Endothelial Progenitor Cells (EPC) with Colony Forming Capacity Are Derived from the Monocytic-Macrophage Lineage.

The existence of circulating endothelial progenitor cells (EPC) in adult humans is under intensive investigation due to its potential clinical application. In the present study we have attempted to identify the EPC with colony forming capacity and compare their characteristics with those of the monocytic-macrophage lineage.

42 healthy donors were analysed (7 Bone Marrow, 20 steady-state Peripheral Blood (PB), 4 apheresis products from mobilised PB and 9 buffy-coat products). Median age was 38 years and M/F ratio was 19/23. EPC were obtained by culturing MNC in IMDM with VEGF and beta-FGF. At day 7 the colonies were counted and flow cytometry and immunohistochemistry studies were carried out.
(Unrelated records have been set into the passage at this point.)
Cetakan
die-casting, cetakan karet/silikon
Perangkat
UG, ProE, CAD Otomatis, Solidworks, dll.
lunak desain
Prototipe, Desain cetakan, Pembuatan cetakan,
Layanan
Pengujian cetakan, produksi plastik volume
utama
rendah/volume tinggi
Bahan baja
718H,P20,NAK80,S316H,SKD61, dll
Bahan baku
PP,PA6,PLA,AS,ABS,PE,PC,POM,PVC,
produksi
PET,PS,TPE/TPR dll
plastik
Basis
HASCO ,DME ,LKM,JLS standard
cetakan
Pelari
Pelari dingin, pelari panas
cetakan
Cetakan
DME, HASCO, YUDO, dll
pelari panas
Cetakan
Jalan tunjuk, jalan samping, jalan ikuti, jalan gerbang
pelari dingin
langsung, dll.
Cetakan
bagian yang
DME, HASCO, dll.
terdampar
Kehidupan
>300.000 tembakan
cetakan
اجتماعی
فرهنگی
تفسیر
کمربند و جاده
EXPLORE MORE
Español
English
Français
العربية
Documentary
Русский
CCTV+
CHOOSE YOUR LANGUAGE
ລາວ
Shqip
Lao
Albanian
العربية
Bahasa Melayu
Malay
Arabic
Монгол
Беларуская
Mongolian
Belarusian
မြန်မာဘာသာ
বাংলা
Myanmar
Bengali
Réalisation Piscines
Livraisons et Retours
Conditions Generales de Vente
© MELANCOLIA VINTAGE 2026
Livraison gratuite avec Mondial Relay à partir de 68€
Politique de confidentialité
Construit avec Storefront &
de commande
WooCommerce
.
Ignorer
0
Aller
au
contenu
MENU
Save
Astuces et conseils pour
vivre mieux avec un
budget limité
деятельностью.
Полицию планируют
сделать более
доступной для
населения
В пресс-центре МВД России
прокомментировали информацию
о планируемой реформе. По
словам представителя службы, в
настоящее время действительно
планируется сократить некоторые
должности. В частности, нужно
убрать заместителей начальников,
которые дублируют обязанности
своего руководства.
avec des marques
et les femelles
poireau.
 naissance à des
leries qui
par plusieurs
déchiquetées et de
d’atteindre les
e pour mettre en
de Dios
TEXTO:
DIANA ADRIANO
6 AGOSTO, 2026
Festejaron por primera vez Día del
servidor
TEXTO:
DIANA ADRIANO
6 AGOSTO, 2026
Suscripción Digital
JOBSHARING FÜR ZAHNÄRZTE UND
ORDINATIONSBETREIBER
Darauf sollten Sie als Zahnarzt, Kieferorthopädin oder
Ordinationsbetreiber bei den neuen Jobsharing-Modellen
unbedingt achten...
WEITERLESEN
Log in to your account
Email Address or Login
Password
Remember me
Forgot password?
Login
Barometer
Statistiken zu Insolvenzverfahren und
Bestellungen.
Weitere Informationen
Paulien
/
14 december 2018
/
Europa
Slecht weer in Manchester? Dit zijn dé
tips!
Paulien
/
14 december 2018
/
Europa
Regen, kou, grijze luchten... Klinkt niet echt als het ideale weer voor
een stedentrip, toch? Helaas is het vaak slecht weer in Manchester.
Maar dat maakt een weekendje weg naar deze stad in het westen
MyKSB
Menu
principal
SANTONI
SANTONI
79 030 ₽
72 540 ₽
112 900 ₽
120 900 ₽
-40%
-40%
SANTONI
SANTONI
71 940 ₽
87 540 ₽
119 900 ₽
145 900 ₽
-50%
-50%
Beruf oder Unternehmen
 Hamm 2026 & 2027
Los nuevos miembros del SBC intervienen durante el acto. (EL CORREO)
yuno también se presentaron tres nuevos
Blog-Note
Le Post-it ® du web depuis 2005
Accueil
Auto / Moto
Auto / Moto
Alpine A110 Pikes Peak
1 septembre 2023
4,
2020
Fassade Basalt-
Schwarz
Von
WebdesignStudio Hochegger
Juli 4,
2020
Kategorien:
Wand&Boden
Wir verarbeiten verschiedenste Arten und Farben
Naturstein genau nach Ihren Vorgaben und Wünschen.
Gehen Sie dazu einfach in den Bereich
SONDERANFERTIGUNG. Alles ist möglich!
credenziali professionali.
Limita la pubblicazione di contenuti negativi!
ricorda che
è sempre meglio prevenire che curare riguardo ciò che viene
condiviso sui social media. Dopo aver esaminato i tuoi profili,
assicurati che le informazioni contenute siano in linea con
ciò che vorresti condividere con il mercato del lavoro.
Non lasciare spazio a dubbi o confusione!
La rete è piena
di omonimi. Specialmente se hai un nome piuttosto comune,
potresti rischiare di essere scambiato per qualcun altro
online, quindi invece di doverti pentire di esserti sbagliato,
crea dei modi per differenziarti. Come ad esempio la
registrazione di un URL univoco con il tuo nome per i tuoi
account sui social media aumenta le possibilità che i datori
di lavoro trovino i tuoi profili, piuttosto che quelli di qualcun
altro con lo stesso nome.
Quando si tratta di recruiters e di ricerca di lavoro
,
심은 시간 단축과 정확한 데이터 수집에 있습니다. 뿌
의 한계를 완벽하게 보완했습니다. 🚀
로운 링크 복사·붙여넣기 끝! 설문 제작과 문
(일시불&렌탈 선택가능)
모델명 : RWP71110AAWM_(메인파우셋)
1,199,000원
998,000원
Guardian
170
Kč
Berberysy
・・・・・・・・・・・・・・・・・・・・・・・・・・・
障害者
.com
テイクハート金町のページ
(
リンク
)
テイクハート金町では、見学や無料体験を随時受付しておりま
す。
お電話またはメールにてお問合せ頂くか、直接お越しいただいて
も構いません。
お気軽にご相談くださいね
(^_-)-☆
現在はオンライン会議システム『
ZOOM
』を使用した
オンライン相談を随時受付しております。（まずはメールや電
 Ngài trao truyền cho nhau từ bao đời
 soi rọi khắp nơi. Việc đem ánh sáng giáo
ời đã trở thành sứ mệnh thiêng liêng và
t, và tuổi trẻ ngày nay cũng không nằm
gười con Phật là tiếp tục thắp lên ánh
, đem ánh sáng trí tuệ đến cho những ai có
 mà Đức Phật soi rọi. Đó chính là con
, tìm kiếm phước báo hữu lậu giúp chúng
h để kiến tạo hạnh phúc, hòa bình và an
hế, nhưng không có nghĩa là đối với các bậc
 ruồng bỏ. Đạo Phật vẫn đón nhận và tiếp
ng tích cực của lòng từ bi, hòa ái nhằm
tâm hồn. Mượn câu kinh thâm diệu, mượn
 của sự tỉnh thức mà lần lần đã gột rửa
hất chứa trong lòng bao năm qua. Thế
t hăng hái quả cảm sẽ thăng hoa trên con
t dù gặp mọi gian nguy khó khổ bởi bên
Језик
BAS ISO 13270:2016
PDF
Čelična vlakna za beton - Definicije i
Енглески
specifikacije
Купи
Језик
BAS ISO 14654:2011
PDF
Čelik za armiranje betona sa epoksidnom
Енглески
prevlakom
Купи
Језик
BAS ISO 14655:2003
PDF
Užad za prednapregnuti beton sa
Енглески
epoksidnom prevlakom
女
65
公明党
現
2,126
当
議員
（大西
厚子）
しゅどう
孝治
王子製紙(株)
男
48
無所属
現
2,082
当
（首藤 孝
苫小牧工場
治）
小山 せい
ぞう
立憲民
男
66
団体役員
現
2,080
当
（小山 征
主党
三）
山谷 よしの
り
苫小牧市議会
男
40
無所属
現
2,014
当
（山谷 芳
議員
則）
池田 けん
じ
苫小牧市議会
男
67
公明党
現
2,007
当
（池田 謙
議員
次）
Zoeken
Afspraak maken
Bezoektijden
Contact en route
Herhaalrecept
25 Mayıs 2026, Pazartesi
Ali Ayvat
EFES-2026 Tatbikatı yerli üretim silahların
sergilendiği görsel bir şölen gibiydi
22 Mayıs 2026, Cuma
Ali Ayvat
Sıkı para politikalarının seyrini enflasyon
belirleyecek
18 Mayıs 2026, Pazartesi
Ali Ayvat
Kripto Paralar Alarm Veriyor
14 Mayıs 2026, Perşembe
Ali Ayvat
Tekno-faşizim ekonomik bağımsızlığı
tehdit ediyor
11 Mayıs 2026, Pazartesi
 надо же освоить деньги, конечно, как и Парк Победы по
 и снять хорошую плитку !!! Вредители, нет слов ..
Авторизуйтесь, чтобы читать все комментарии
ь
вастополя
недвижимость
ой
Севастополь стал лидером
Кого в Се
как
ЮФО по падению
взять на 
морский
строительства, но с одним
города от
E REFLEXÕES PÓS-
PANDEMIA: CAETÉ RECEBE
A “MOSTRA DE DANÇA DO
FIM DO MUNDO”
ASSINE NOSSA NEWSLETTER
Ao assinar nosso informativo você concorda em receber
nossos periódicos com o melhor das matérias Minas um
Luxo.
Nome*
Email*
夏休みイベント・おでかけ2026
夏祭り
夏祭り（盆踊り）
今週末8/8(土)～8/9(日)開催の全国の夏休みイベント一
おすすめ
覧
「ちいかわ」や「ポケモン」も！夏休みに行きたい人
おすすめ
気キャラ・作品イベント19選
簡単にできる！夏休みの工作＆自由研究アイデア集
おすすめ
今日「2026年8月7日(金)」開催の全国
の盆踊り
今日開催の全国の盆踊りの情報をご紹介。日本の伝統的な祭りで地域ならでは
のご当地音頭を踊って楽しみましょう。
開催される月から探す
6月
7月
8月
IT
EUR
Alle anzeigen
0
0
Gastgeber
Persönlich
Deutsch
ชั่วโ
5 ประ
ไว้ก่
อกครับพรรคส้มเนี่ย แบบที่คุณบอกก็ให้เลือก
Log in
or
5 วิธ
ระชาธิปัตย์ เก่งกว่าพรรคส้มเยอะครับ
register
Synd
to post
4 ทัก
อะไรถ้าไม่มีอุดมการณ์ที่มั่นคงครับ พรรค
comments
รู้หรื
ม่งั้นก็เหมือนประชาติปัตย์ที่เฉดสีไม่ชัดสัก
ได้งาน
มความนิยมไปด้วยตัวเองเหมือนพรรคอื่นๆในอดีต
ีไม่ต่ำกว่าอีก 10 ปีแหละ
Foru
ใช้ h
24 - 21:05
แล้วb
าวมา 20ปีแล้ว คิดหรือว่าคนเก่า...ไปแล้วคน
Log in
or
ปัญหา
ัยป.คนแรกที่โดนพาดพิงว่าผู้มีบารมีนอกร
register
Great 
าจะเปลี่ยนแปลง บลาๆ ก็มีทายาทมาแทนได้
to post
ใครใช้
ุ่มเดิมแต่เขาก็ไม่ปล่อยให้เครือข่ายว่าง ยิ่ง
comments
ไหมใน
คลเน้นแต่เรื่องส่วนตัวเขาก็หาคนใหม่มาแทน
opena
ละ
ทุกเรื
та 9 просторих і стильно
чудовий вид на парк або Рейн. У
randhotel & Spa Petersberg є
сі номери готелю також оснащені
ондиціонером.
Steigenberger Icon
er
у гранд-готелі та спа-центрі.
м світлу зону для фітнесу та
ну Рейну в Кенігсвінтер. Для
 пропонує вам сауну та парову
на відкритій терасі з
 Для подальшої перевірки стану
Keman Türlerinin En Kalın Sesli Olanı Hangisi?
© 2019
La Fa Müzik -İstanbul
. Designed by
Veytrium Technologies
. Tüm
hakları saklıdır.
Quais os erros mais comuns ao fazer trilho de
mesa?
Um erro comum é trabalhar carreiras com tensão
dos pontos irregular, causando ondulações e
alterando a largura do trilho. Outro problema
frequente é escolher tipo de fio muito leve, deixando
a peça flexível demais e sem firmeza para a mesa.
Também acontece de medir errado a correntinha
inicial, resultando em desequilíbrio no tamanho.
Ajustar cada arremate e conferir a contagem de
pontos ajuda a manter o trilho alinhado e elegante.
Sequential studies were performed on days +21, +28 and +35 of culture with vascular growth factors. Monocytic cells were obtained by adhesion to plastic surface or CD14+ cell selection using magnetic microbeads (Miltenyi, Biotech). Then, monocytic cells were cultured using the same conditions as EPC until day +21 or alternatively with VEGF, beta-FGF and IGF. Von Willebrand gene expression was analysed by RT-PCR and the formation of vascular structures was analyzed by Matrigel assays on both cell sources, EPC and monocytic cells. The mean number of EPC colonies at day 7 was significantly higher in BM (813±695) than in steady-state PB (21.2±2.5), while mobilized PB displayed intermediate values (272±274). By contrast, using the same medium as EPC, monocytic cells did not form colonies at day 7, but cord-like structures could be seen in 7 out 9 cases. However, when the cells were cultured by adding IGF to the medium, a greater number of colonies could be observed. By immunohistochemistry colonies were positive for CD45, CD31 and lysozyme but negative for vWf. Flow cytometry analysis showed that colonies were positive for CD4, CD13, CD14, CD31, CD33, CD45, lysozyme and VE-cadherin, weak positive for CD15 and CD105, and did not express CD16, CD34, CD133 or KDR. This phenotypic profile remained unchanged at all time-points analysed. The immunophenotype of cultured monocytes at day +21 was identical to that of pre-cultured monocytes and both were similar to those obtained in EPC, even for the “specific” markers lysozyme and VE-cadherin. PCR analysis showed small amounts of vWF transcripts in EPC as well as in monocytes but the expression increased after culture with VEGF. Finally, when matrigel assays were carried out, we observed that monocytes formed cord- and tubular-like structures to a higher extent than EPC. Our results in both cell subtypes suggest that the so “called” EPC belongs to the monocytic cell lineage and both populations express some “specific” endothelial antigens such as CD31 or VE-cadherin, as well as monocytic markers such as lysozyme.